I call it the Bagger 2000

I promise that some day I will write about something other than making kits, but for now that's what I'm all about. Today I'm pleased as punch about my new semi-automatic small parts bagging tool, which I call the Bagger 2000 (because it holds and fills 20 bags at a time, and because 2000 is a hundred times better than 20 as a model number).

The issue is this: we need to fill hundreds of 2" x 4" poly bags with lots of little nuts, bolts, and small plastic parts. Each bag gets a dozen or more different parts, and sometimes a dozen or more of one particular part.

We had been doing this using a batch of 20 pill counters (small trays with a trough on the side, designed for counting out pills in a pharmacy). This works, but it is tedious, and the sides of the trays are very low, meaning there is a constant danger of a part getting knocked out before it's emptied into the bag.

What I wanted was some kind of system where I could drop parts directly into the bags using a funnel, or something like that. But it would have to be 20 funnels, one for each bag in the batch, and I couldn't think of a good idea for how to hold the bag onto the end of the funnel, how to hold up the funnels, and so on. Until I realized that I own a laser cutter and have been practicing my inventing skills.

Here is the result: the Bagger 2000!

Being made entirely of clear acrylic, this object is actually quite difficult to decipher from a photo, so here's a short video that gives a better idea of its three-dimensional structure. There are 20 individual rectangular funnels: at the bottom of each, the acrylic sides have been bent around to form little upwards-pointing hooks.

To use the device, you flip it upside down and load it with 20 poly bags. The acrylic clips grip the zip closure on the poly bags. Flip it back right-side-up and you have twenty bags hanging underneath 20 funnels.

You can drop items directly into the bags. Here I've added the screwdriver and wrench included with most of the kits:

But dropping things straight into the bag is not ideal, because (a) it's very hard to recover if you accidentally drop in too many, and (b) it's hard to double-check that you got the right number, for items where there are multiples. (E.g., did I just drop in 3 or 4 of those tiny screws?)

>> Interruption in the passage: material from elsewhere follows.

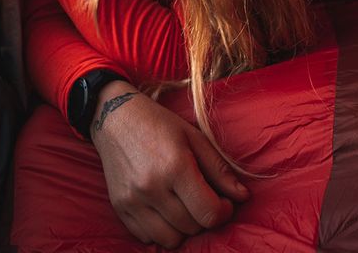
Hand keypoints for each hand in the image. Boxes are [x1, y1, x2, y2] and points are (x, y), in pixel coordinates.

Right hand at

What's needed is a staging area where items can be laid out in plain sight, before being dropped down into the bag. My big breakthrough on this project was realizing that the semi-automatic parts counter (described in an earlier blog post) was perfect for this job. The funnel array has exactly the same dimensions and spacing as the parts dropper, so when the dropper is placed on top of the funnels, they line up perfectly.

Here is a video showing how an assortment of different lengths of screws (manually counted and placed on the parts dropper) can be inspected before being dropped:

Here's a side view showing how the parts are guided down into the bag.

Basically this is the exact equivalent of a German "inspection toilet", which includes a special staging area to hold your you-know-what before it gets flushed down to the big poly bag at the end of the pipe. (They do this because they think it's important to inspect your you-know-what for any signs of health or diet problems every single time. Yes, this is for real, though becoming less popular over time, as I understand it.)

Where the Bagger 2000 really shines is when it's combined with the parts counting feature of the parts dropper. Here the parts counter, positioned on top of the Bagger, is being loaded with 16 hex nuts for each bag. You just wipe a pile of nuts over the counting plate.

Then, after double-checking that all the holes in the template are filled, you simply pull back the gate and presto-magic, all the nuts are dropped perfectly into their respective bags. 320 nuts (16 times 20) counted and put in bags in about a minute!

When the bags are finished, you just pick them like ripe fruit from the underside of the Bagger:

This machine has at least doubled the speed of filling the average kit bag, and I think it will also contribute to a lower error rate.

I'm just about ready to start wondering how other people solve similar problems. My approach to learning about a new area is often to try to do it myself first, without looking too closely at how other people do it. Then, when I feel like I have a really good handle on what the issues are and where the difficult problems are to be found (i.e. what have I not been able to figure out myself), then I'll do some research. Usually I find out that there are much better solutions, but I feel it's worth doing the messing-around phase first, because that's the only way I can properly appreciate how clever the better solutions are.